• EXERCISE A
Duplicate the notebook excerpt below on the evolutionary optimizer in full, with no changes.

======== DOCUMENT SEGMENT ========

We use a lightweight evolutionary optimizer to approximate the baker‚Äôs best-response (optimal \(q\) and \(b\)).  
This is modular so you can later swap in Bayesian optimisation / CMA-ES / etc.

### Why common random numbers?
At each generation we evaluate all candidates on the **same** random draws (`perm`, `visit_u`, `walk_u`) so selection is less noisy and results are more stable.


In [None]:

def clip_agent(agent: BakerAgent, q_max: int) -> BakerAgent:
    q = np.clip(np.floor(agent.q), 0, q_max).astype(np.int64)
    b = float(np.clip(agent.b, 0.0, 1.0))
    return BakerAgent(q=q, b=b, gamma=float(agent.gamma))


def init_population(P: int, L: int, gamma: float, q_max: int, rng: np.random.Generator) -> list[BakerAgent]:
    pop = []
    for _ in range(P):
        q = rng.integers(low=0, high=q_max + 1, size=L, dtype=np.int64)
        b = rng.random()
        pop.append(BakerAgent(q=q, b=float(b), gamma=float(gamma)))
    return pop


def mutate(agent: BakerAgent, q_sigma: float, b_sigma: float, q_max: int, rng: np.random.Generator) -> BakerAgent:
    q = agent.q.astype(np.float64) + rng.normal(0.0, q_sigma, size=agent.q.shape[0])
    b = agent.b + float(rng.normal(0.0, b_sigma))
    child = BakerAgent(q=q, b=b, gamma=agent.gamma)

========

• EXERCISE B
Show each line of the entries below that contains the string "images".

======== EXTRACTED RECORDS ========

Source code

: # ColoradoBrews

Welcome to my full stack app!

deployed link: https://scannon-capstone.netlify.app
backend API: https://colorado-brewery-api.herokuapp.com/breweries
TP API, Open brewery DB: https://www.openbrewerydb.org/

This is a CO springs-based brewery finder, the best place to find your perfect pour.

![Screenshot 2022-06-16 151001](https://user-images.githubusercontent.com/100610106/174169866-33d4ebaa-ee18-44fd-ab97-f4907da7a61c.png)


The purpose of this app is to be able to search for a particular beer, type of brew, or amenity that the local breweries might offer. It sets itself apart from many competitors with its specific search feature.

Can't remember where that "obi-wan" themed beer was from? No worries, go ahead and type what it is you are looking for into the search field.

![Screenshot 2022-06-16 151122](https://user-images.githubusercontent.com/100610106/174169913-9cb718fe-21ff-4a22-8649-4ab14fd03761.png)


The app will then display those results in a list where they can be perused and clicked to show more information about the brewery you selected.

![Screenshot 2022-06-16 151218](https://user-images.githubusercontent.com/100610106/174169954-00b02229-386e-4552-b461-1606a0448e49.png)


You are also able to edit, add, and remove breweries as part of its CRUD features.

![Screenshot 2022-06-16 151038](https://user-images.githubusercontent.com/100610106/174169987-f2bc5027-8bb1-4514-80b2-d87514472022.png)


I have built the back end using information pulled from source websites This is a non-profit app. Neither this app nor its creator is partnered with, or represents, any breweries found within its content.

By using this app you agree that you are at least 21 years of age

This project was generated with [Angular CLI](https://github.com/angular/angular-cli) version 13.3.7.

========

• EXERCISE RESULT A
We use a lightweight evolutionary optimizer to approximate the baker‚Äôs best-response (optimal \(q\) and \(b\)).  
This is modular so you can later swap in Bayesian optimisation / CMA-ES / etc.

### Why common random numbers?
At each generation we evaluate all candidates on the **same** random draws (`perm`, `visit_u`, `walk_u`) so selection is less noisy and results are more stable.


In [None]:

def clip_agent(agent: BakerAgent, q_max: int) -> BakerAgent:
    q = np.clip(np.floor(agent.q), 0, q_max).astype(np.int64)
    b = float(np.clip(agent.b, 0.0, 1.0))
    return BakerAgent(q=q, b=b, gamma=float(agent.gamma))


def init_population(P: int, L: int, gamma: float, q_max: int, rng: np.random.Generator) -> list[BakerAgent]:
    pop = []
    for _ in range(P):
        q = rng.integers(low=0, high=q_max + 1, size=L, dtype=np.int64)
        b = rng.random()
        pop.append(BakerAgent(q=q, b=float(b), gamma=float(gamma)))
    return pop


def mutate(agent: BakerAgent, q_sigma: float, b_sigma: float, q_max: int, rng: np.random.Generator) -> BakerAgent:
    q = agent.q.astype(np.float64) + rng.normal(0.0, q_sigma, size=agent.q.shape[0])
    b = agent.b + float(rng.normal(0.0, b_sigma))
    child = BakerAgent(q=q, b=b, gamma=agent.gamma)

• EXERCISE RESULT B
![Screenshot 2022-06-16 151001](https://user-images.githubusercontent.com/100610106/174169866-33d4ebaa-ee18-44fd-ab97-f4907da7a61c.png)
![Screenshot 2022-06-16 151122](https://user-images.githubusercontent.com/100610106/174169913-9cb718fe-21ff-4a22-8649-4ab14fd03761.png)
![Screenshot 2022-06-16 151218](https://user-images.githubusercontent.com/100610106/174169954-00b02229-386e-4552-b461-1606a0448e49.png)
![Screenshot 2022-06-16 151038](https://user-images.githubusercontent.com/100610106/174169987-f2bc5027-8bb1-4514-80b2-d87514472022.png)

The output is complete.